• Goal 1
Update the listing between the line holding "Rendered at 1654 by 1241 pixels." and its end, inclusive, swapping "Rendered" for "Displayed" and leaving everything else as it is.

Previous safety cabinets have included a mechanism for automatically closing their doors to increase the cabinets' functionality as safety devices. U.S. Pat. No. 5,992,098 to Flider et al. is entitled, “Safety Cabinet Latching System.” The Flider safety cabinet includes a closure mechanism adapted to automatically close and latch the doors in the event of fire. The closing mechanism is fully automatic and includes a timing slide bracket and associated components to time the closing of the doors so that the door having a sealing lip is in the closed position before the other door. The present disclosure is directed to providing a safety cabinet with a sequential door-closing system.
In one embodiment, a safety cabinet includes an enclosure, first and second doors, and a sequential-door closing system. The enclosure defines an opening. The first door and the second door are rotatably mounted to the enclosure and moveable over a range of travel between an open position and a closed position. The first and second doors are adapted to cover the opening of the enclosure when in the closed position. The sequential door-closing system is adapted to sequentially close the first and second doors such that when the first and second doors move in respective first and second door closing paths from the open position to the closed position, the first door is in the closed position before the second door.
The sequential door-closing system includes a stop member, a connecting assembly, and a trigger member. The stop member is rotatably mounted to the enclosure and moveable over a range of travel between a stop position, in which at least a portion of the stop member is disposed in the second door closing path of the second door, and a retracted position, in which the stop member is displaced from the second door closing path. The stop member is biased to the stop position. The connecting assembly is in interconnecting relationship with the stop member and the trigger member. The connecting assembly is adapted to interact with the trigger member to selectively retain the stop member in the stop position. The trigger member is rotatably mounted to the enclosure and moveable over a range of travel between a lock position, in which the trigger member and the connecting assembly are in interlocking relationship to prevent rotational movement of the stop member from the stop position and in which at least a portion of the trigger member is disposed in the first door closing path of the first door, and a retracted position, in which the trigger member is displaced from the first door closing path. The trigger member is biased to the lock position.
As the second door moves over the second door closing path from the open position to the closed position, the stop member is adapted to selectively stop the second door at a trailing door position along the second door closing path and to prevent the second door from moving to the closed position. As the first door moves over the first door closing path from the open position to the closed position, the first door contacts the trigger member such that continued movement of the first door to the closed position causes the trigger member to rotate in a release direction away from the locked position to the retracted position to thereby disengage from the connecting assembly, thereby allowing the stop member to rotate away from the stop position to the retracted position the second door to move to the closed position after the first door is in the closed position.
In another embodiment, a sequential door-closing system is configured to sequentially close first and second doors rotatably mounted to an enclosure. The first and second doors are each movable over a range of travel between an open position and a closed position. The sequential door-closing system includes a stop member, a connecting assembly, and a trigger member.
The stop member is adapted to be rotatably mounted to the enclosure and moveable over a range of travel between a stop position and a retracted position. The stop member is biased to the stop position.
The connecting assembly is in interconnecting relationship with the stop member and the trigger member. The connecting assembly is adapted to interact with the trigger member to selectively retain the stop member in the stop position.

• Spatial layout data
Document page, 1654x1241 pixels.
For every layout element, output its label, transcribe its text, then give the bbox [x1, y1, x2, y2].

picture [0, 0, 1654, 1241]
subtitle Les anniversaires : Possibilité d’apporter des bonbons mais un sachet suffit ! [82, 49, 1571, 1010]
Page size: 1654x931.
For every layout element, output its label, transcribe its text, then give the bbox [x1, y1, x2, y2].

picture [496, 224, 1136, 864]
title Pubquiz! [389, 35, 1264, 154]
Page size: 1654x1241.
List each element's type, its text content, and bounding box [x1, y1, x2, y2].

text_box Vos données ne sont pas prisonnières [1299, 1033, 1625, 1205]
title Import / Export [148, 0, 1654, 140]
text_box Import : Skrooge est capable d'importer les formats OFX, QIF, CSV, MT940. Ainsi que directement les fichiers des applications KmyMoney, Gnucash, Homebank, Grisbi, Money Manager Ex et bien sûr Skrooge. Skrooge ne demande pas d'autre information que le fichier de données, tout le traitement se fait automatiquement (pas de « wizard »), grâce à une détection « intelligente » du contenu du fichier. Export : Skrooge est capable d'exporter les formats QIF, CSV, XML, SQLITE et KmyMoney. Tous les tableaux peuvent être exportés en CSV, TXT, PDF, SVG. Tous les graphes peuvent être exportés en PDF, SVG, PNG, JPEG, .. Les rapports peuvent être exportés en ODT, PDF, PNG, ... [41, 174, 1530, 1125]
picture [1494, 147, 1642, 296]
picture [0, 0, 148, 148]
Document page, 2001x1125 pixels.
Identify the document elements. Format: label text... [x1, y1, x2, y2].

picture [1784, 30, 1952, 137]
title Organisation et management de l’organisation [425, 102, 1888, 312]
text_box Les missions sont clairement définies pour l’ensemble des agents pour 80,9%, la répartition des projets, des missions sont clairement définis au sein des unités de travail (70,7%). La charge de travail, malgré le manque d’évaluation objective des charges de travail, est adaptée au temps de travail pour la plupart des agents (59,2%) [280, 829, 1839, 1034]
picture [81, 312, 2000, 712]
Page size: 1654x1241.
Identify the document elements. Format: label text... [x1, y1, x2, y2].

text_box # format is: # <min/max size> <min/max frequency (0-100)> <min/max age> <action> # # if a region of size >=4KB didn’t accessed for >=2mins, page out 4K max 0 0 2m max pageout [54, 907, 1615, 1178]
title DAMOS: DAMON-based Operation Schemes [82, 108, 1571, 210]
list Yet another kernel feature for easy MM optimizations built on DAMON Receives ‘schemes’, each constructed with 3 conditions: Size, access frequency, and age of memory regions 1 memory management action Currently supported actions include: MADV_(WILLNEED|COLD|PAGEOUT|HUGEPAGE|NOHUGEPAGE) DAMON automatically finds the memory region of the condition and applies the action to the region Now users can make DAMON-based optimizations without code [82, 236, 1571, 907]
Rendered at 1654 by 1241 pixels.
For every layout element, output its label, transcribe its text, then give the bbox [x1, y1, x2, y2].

• Goal 2
From the safety cabinet passage, write out the wording between "As the second" and "is in the closed position.", inclusive.

• Expected answer 1
Displayed at 1654 by 1241 pixels.
For every layout element, output its label, transcribe its text, then give the bbox [x1, y1, x2, y2].

• Expected answer 2
As the second door moves over the second door closing path from the open position to the closed position, the stop member is adapted to selectively stop the second door at a trailing door position along the second door closing path and to prevent the second door from moving to the closed position. As the first door moves over the first door closing path from the open position to the closed position, the first door contacts the trigger member such that continued movement of the first door to the closed position causes the trigger member to rotate in a release direction away from the locked position to the retracted position to thereby disengage from the connecting assembly, thereby allowing the stop member to rotate away from the stop position to the retracted position the second door to move to the closed position after the first door is in the closed position.